(What the task asks)
Transcribe the data verbatim and drop its images.

(Data)

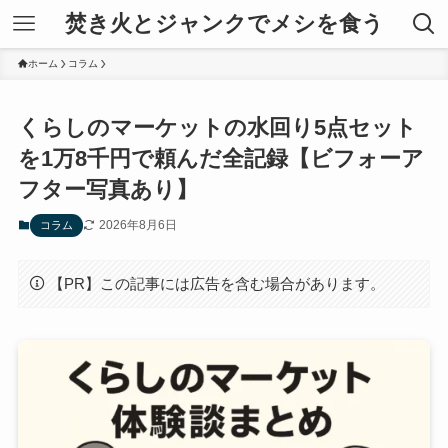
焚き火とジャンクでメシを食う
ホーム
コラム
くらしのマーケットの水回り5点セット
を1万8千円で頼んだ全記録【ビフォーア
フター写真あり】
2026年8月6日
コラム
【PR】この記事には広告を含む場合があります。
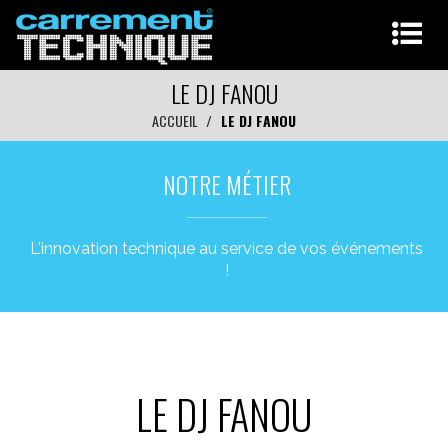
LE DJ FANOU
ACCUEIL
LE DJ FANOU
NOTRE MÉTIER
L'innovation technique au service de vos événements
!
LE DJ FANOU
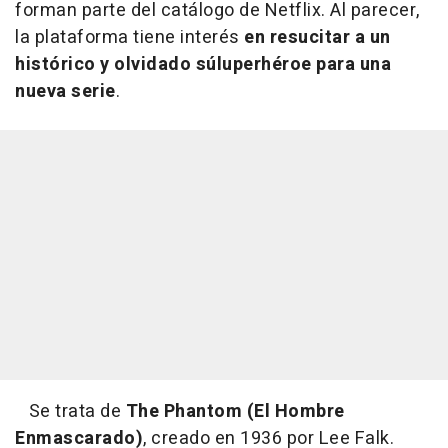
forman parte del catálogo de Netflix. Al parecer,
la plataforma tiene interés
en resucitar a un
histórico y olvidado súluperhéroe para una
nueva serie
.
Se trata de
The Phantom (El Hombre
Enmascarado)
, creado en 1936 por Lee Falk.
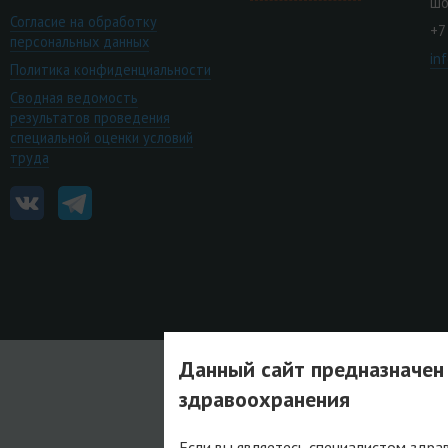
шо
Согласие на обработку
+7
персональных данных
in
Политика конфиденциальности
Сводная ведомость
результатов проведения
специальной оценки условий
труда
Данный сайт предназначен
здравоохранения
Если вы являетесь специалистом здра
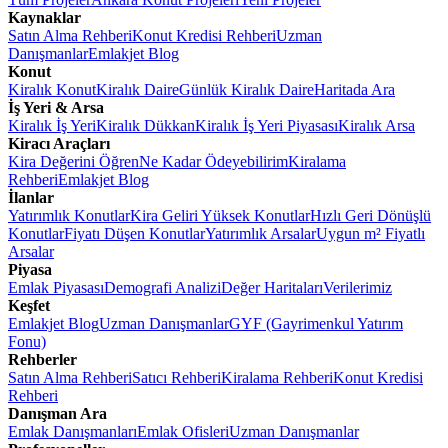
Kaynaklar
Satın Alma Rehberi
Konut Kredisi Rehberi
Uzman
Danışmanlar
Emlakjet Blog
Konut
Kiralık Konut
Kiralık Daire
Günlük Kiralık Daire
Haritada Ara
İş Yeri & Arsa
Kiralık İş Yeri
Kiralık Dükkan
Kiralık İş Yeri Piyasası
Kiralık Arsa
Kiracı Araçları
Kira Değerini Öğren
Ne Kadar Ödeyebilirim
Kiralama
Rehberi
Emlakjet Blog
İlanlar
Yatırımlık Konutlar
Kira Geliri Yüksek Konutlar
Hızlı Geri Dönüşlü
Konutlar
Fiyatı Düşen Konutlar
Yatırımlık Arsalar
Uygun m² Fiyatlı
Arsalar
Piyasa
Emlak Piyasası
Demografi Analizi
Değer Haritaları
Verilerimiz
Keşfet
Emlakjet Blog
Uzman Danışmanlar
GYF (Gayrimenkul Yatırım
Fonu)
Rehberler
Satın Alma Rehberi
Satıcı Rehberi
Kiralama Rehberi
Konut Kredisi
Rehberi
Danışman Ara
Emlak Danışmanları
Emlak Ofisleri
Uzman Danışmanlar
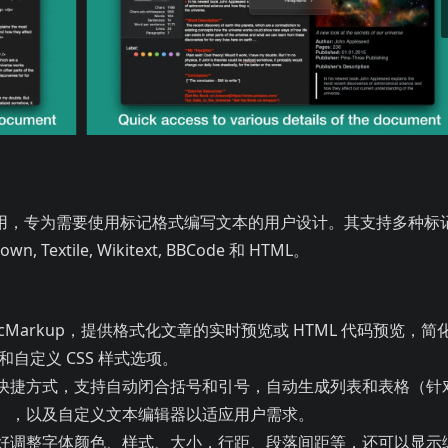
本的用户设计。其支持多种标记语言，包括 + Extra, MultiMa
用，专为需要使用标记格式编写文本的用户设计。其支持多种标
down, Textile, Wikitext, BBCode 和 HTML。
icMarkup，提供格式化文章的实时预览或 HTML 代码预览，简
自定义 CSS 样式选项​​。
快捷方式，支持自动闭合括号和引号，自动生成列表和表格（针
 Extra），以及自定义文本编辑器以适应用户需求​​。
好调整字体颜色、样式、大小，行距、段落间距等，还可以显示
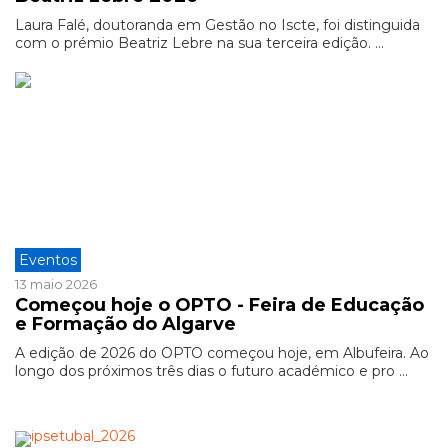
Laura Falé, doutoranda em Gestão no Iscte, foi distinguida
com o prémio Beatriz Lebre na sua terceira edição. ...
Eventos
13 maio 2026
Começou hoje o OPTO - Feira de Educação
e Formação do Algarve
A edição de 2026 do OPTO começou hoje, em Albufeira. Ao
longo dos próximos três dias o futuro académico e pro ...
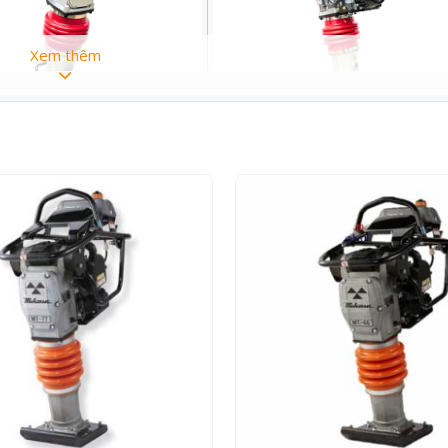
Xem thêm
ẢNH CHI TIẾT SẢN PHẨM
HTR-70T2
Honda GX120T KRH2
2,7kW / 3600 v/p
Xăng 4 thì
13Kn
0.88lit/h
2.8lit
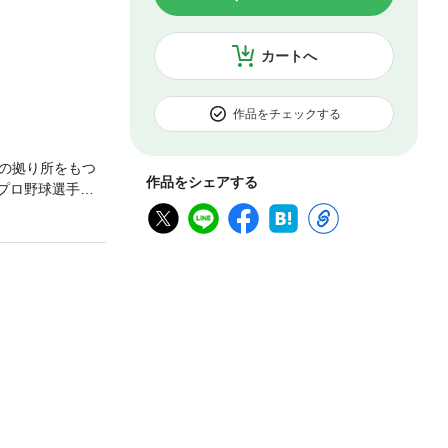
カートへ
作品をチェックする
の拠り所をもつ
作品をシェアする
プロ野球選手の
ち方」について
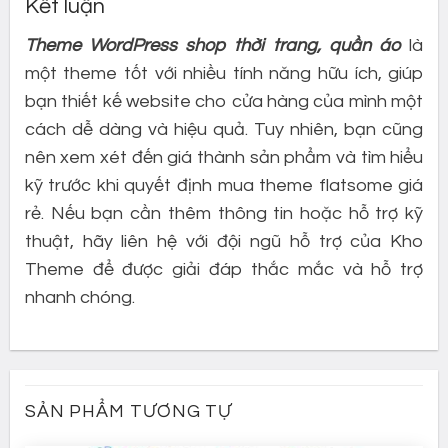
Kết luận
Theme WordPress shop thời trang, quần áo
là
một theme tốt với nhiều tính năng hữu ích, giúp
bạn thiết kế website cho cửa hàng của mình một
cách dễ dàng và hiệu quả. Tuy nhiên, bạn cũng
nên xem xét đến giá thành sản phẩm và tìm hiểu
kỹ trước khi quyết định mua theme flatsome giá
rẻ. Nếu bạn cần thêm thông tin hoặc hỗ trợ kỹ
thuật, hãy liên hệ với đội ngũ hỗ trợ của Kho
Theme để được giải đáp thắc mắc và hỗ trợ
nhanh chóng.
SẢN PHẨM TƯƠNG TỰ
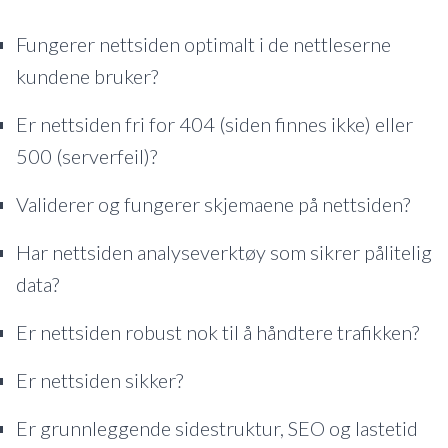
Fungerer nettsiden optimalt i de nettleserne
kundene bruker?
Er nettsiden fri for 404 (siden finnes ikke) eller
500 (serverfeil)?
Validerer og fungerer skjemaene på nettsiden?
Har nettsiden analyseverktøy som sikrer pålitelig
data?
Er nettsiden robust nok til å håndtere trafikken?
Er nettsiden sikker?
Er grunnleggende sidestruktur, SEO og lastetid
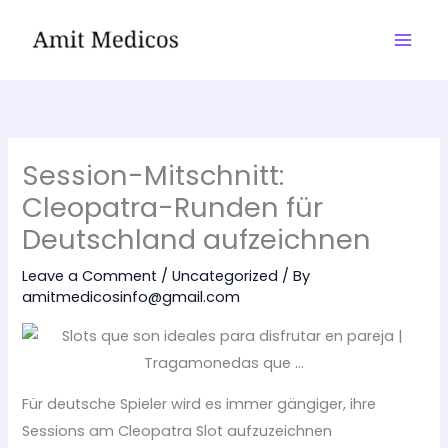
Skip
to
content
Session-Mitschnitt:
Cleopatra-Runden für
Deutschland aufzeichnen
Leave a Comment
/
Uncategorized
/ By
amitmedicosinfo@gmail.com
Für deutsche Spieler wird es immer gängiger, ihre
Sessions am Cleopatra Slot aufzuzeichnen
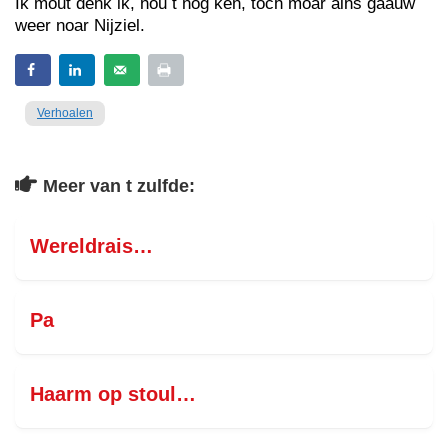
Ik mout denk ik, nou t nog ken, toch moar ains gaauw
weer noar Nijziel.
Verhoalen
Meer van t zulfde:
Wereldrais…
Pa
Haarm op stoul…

(End Data)

(Answer for this exercise)
焚き火とジャンクでメシを食う
ホーム
コラム
くらしのマーケットの水回り5点セット
を1万8千円で頼んだ全記録【ビフォーア
フター写真あり】
2026年8月6日
コラム
【PR】この記事には広告を含む場合があります。
LE DJ FANOU
ACCUEIL
LE DJ FANOU
NOTRE MÉTIER
L'innovation technique au service de vos événements
!
LE DJ FANOU
forman parte del catálogo de Netflix. Al parecer,
la plataforma tiene interés
en resucitar a un
histórico y olvidado súluperhéroe para una
nueva serie
.
Se trata de
The Phantom (El Hombre
Enmascarado)
, creado en 1936 por Lee Falk.
шо
Согласие на обработку
+7
персональных данных
in
Политика конфиденциальности
Сводная ведомость
результатов проведения
специальной оценки условий
труда
Данный сайт предназначен
здравоохранения
Если вы являетесь специалистом здра
Kaynaklar
Satın Alma Rehberi
Konut Kredisi Rehberi
Uzman
Danışmanlar
Emlakjet Blog
Konut
Kiralık Konut
Kiralık Daire
Günlük Kiralık Daire
Haritada Ara
İş Yeri & Arsa
Kiralık İş Yeri
Kiralık Dükkan
Kiralık İş Yeri Piyasası
Kiralık Arsa
Kiracı Araçları
Kira Değerini Öğren
Ne Kadar Ödeyebilirim
Kiralama
Rehberi
Emlakjet Blog
İlanlar
Yatırımlık Konutlar
Kira Geliri Yüksek Konutlar
Hızlı Geri Dönüşlü
Konutlar
Fiyatı Düşen Konutlar
Yatırımlık Arsalar
Uygun m² Fiyatlı
Arsalar
Piyasa
Emlak Piyasası
Demografi Analizi
Değer Haritaları
Verilerimiz
Keşfet
Emlakjet Blog
Uzman Danışmanlar
GYF (Gayrimenkul Yatırım
Fonu)
Rehberler
Satın Alma Rehberi
Satıcı Rehberi
Kiralama Rehberi
Konut Kredisi
Rehberi
Danışman Ara
Emlak Danışmanları
Emlak Ofisleri
Uzman Danışmanlar
本的用户设计。其支持多种标记语言，包括 + Extra, MultiMa
用，专为需要使用标记格式编写文本的用户设计。其支持多种标
down, Textile, Wikitext, BBCode 和 HTML。
icMarkup，提供格式化文章的实时预览或 HTML 代码预览，简
自定义 CSS 样式选项​​。
快捷方式，支持自动闭合括号和引号，自动生成列表和表格（针
 Extra），以及自定义文本编辑器以适应用户需求​​。
好调整字体颜色、样式、大小，行距、段落间距等，还可以显示
Laura Falé, doutoranda em Gestão no Iscte, foi distinguida
com o prémio Beatriz Lebre na sua terceira edição. ...
Eventos
13 maio 2026
Começou hoje o OPTO - Feira de Educação
e Formação do Algarve
A edição de 2026 do OPTO começou hoje, em Albufeira. Ao
longo dos próximos três dias o futuro académico e pro ...
Xem thêm
ẢNH CHI TIẾT SẢN PHẨM
HTR-70T2
Honda GX120T KRH2
2,7kW / 3600 v/p
Xăng 4 thì
13Kn
0.88lit/h
2.8lit
カートへ
作品をチェックする
の拠り所をもつ
作品をシェアする
プロ野球選手の
ち方」について
Kết luận
Theme WordPress shop thời trang, quần áo
là
một theme tốt với nhiều tính năng hữu ích, giúp
bạn thiết kế website cho cửa hàng của mình một
cách dễ dàng và hiệu quả. Tuy nhiên, bạn cũng
nên xem xét đến giá thành sản phẩm và tìm hiểu
kỹ trước khi quyết định mua theme flatsome giá
rẻ. Nếu bạn cần thêm thông tin hoặc hỗ trợ kỹ
thuật, hãy liên hệ với đội ngũ hỗ trợ của Kho
Theme để được giải đáp thắc mắc và hỗ trợ
nhanh chóng.
SẢN PHẨM TƯƠNG TỰ
Fungerer nettsiden optimalt i de nettleserne
kundene bruker?
Er nettsiden fri for 404 (siden finnes ikke) eller
500 (serverfeil)?
Validerer og fungerer skjemaene på nettsiden?
Har nettsiden analyseverktøy som sikrer pålitelig
data?
Er nettsiden robust nok til å håndtere trafikken?
Er nettsiden sikker?
Er grunnleggende sidestruktur, SEO og lastetid
Skip
to
content
Session-Mitschnitt:
Cleopatra-Runden für
Deutschland aufzeichnen
Leave a Comment
/
Uncategorized
/ By
amitmedicosinfo@gmail.com
Für deutsche Spieler wird es immer gängiger, ihre
Sessions am Cleopatra Slot aufzuzeichnen
Ik mout denk ik, nou t nog ken, toch moar ains gaauw
weer noar Nijziel.
Verhoalen
Meer van t zulfde:
Wereldrais…
Pa
Haarm op stoul…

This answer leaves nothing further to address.